_Work required_
The full set of entries must be copied exactly.

(Extracted page text data)
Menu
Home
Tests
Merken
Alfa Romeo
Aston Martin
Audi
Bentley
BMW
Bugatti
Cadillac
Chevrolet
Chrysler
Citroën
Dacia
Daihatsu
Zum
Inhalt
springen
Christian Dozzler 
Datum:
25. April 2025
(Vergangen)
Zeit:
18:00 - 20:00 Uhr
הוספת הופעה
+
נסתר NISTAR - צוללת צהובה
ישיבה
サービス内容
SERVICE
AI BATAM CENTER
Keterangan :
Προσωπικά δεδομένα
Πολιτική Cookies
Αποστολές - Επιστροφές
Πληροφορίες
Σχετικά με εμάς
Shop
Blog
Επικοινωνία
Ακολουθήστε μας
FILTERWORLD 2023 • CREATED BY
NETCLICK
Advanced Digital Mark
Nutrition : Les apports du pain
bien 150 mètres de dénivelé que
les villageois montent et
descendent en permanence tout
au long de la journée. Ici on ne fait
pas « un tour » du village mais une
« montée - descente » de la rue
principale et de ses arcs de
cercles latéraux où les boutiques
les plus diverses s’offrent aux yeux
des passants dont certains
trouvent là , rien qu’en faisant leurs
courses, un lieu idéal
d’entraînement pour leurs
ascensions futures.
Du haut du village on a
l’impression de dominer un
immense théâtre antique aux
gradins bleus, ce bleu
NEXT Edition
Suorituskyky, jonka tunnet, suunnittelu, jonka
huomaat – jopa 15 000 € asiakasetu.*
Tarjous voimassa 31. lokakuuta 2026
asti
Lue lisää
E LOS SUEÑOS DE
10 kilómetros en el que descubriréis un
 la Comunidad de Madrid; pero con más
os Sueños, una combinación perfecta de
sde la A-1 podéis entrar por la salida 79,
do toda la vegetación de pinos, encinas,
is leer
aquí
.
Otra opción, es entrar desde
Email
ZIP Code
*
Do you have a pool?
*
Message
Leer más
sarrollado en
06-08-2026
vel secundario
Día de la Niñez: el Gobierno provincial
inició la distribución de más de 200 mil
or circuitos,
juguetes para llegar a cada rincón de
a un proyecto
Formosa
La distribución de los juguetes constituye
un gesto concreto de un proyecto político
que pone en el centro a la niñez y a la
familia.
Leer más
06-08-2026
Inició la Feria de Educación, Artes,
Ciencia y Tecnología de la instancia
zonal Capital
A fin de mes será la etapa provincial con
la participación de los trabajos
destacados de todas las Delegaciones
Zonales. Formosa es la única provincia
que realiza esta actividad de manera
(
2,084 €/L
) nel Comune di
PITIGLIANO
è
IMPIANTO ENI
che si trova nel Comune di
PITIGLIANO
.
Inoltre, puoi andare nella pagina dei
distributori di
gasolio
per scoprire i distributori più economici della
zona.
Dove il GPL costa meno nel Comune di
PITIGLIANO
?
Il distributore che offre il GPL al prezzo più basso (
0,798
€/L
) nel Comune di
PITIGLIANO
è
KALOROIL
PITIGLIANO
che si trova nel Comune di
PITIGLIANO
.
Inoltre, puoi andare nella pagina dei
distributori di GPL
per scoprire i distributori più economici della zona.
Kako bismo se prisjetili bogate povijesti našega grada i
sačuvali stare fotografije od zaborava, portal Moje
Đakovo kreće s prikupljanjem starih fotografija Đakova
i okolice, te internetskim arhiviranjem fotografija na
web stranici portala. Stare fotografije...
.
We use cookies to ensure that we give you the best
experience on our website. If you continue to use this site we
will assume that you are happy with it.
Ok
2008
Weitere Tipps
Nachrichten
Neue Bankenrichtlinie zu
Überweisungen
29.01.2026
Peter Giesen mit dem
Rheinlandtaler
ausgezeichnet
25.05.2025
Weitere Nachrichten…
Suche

_Answer to this exercise_
Menu
Home
Tests
Merken
Alfa Romeo
Aston Martin
Audi
Bentley
BMW
Bugatti
Cadillac
Chevrolet
Chrysler
Citroën
Dacia
Daihatsu
Zum
Inhalt
springen
Christian Dozzler 
Datum:
25. April 2025
(Vergangen)
Zeit:
18:00 - 20:00 Uhr
הוספת הופעה
+
נסתר NISTAR - צוללת צהובה
ישיבה
サービス内容
SERVICE
AI BATAM CENTER
Keterangan :
Προσωπικά δεδομένα
Πολιτική Cookies
Αποστολές - Επιστροφές
Πληροφορίες
Σχετικά με εμάς
Shop
Blog
Επικοινωνία
Ακολουθήστε μας
FILTERWORLD 2023 • CREATED BY
NETCLICK
Advanced Digital Mark
Nutrition : Les apports du pain
bien 150 mètres de dénivelé que
les villageois montent et
descendent en permanence tout
au long de la journée. Ici on ne fait
pas « un tour » du village mais une
« montée - descente » de la rue
principale et de ses arcs de
cercles latéraux où les boutiques
les plus diverses s’offrent aux yeux
des passants dont certains
trouvent là , rien qu’en faisant leurs
courses, un lieu idéal
d’entraînement pour leurs
ascensions futures.
Du haut du village on a
l’impression de dominer un
immense théâtre antique aux
gradins bleus, ce bleu
NEXT Edition
Suorituskyky, jonka tunnet, suunnittelu, jonka
huomaat – jopa 15 000 € asiakasetu.*
Tarjous voimassa 31. lokakuuta 2026
asti
Lue lisää
E LOS SUEÑOS DE
10 kilómetros en el que descubriréis un
 la Comunidad de Madrid; pero con más
os Sueños, una combinación perfecta de
sde la A-1 podéis entrar por la salida 79,
do toda la vegetación de pinos, encinas,
is leer
aquí
.
Otra opción, es entrar desde
Email
ZIP Code
*
Do you have a pool?
*
Message
Leer más
sarrollado en
06-08-2026
vel secundario
Día de la Niñez: el Gobierno provincial
inició la distribución de más de 200 mil
or circuitos,
juguetes para llegar a cada rincón de
a un proyecto
Formosa
La distribución de los juguetes constituye
un gesto concreto de un proyecto político
que pone en el centro a la niñez y a la
familia.
Leer más
06-08-2026
Inició la Feria de Educación, Artes,
Ciencia y Tecnología de la instancia
zonal Capital
A fin de mes será la etapa provincial con
la participación de los trabajos
destacados de todas las Delegaciones
Zonales. Formosa es la única provincia
que realiza esta actividad de manera
(
2,084 €/L
) nel Comune di
PITIGLIANO
è
IMPIANTO ENI
che si trova nel Comune di
PITIGLIANO
.
Inoltre, puoi andare nella pagina dei
distributori di
gasolio
per scoprire i distributori più economici della
zona.
Dove il GPL costa meno nel Comune di
PITIGLIANO
?
Il distributore che offre il GPL al prezzo più basso (
0,798
€/L
) nel Comune di
PITIGLIANO
è
KALOROIL
PITIGLIANO
che si trova nel Comune di
PITIGLIANO
.
Inoltre, puoi andare nella pagina dei
distributori di GPL
per scoprire i distributori più economici della zona.
Kako bismo se prisjetili bogate povijesti našega grada i
sačuvali stare fotografije od zaborava, portal Moje
Đakovo kreće s prikupljanjem starih fotografija Đakova
i okolice, te internetskim arhiviranjem fotografija na
web stranici portala. Stare fotografije...
.
We use cookies to ensure that we give you the best
experience on our website. If you continue to use this site we
will assume that you are happy with it.
Ok
2008
Weitere Tipps
Nachrichten
Neue Bankenrichtlinie zu
Überweisungen
29.01.2026
Peter Giesen mit dem
Rheinlandtaler
ausgezeichnet
25.05.2025
Weitere Nachrichten…
Suche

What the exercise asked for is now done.